> ASSIGNMENT
Copy exactly the lines of the data below that run from the line holding "wrist: (156, 88)" through the line holding "pinky dip: (83, 120)", both ends included.

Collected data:
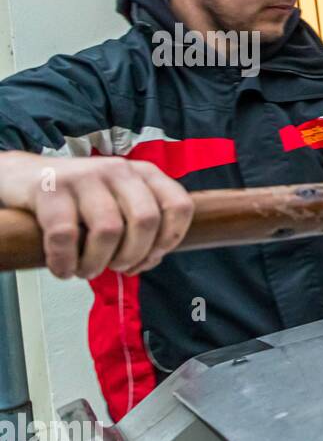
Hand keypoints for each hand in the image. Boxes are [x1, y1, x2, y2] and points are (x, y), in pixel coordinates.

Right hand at [0, 152, 193, 279]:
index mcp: (145, 174)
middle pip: (146, 221)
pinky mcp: (51, 188)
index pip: (179, 206)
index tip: (150, 258)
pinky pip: (65, 235)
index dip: (170, 240)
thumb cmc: (81, 201)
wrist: (25, 177)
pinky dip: (66, 262)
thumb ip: (142, 226)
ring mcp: (85, 176)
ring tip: (87, 270)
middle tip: (116, 267)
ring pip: (108, 229)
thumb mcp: (121, 202)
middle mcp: (119, 170)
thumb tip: (150, 260)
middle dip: (134, 255)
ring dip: (98, 263)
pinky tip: (63, 269)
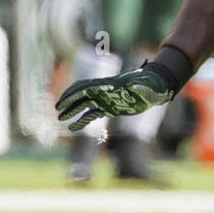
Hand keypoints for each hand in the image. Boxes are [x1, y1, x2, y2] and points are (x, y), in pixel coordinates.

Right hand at [55, 66, 173, 131]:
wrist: (156, 88)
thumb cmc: (152, 85)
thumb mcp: (146, 86)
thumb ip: (139, 86)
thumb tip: (134, 85)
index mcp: (109, 85)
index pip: (86, 88)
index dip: (73, 95)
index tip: (62, 102)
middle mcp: (104, 92)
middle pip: (81, 94)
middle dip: (68, 100)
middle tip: (57, 109)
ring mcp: (106, 100)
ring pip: (84, 105)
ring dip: (72, 110)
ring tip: (61, 118)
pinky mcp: (110, 108)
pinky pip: (92, 114)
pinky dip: (83, 120)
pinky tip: (74, 127)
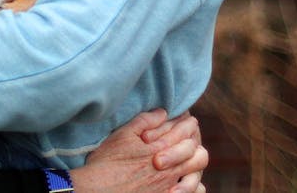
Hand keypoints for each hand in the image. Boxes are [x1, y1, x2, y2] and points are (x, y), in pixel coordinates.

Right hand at [71, 109, 207, 192]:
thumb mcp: (122, 135)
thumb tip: (163, 112)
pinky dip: (193, 186)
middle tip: (192, 137)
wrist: (99, 191)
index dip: (188, 124)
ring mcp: (168, 184)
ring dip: (196, 163)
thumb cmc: (107, 162)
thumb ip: (145, 121)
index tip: (188, 120)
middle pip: (196, 152)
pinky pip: (190, 192)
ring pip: (196, 173)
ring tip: (192, 158)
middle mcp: (169, 167)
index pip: (184, 132)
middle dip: (195, 142)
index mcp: (160, 148)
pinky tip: (187, 183)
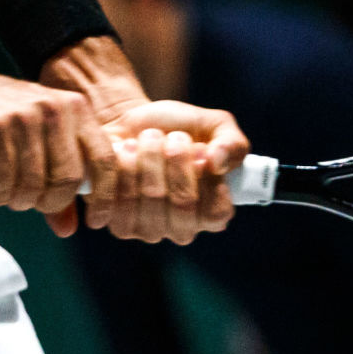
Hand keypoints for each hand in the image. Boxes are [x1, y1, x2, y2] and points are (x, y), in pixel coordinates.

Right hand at [0, 58, 116, 215]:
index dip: (105, 196)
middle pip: (68, 178)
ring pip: (34, 184)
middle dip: (50, 203)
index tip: (95, 222)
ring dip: (18, 200)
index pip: (104, 157)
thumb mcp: (36, 143)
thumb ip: (55, 185)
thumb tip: (69, 230)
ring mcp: (25, 116)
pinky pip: (5, 181)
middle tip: (30, 203)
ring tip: (5, 192)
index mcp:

> EXERCISE OUTPUT
wrist: (156, 88)
thumb cmc: (152, 85)
thumb mcp: (146, 86)
thumb ip: (139, 86)
thumb tip: (134, 85)
index mcp: (109, 85)
index pip: (86, 88)
index dip: (73, 95)
index tip: (62, 102)
middle mcp: (104, 92)
middle pip: (81, 94)
middle dip: (68, 100)
middle tip: (57, 109)
ring mcp: (106, 100)
ring pip: (84, 105)
ring dip: (72, 110)
ring tip: (61, 118)
pinky mcp: (110, 108)
pinky pip: (92, 114)
pinky dip: (83, 120)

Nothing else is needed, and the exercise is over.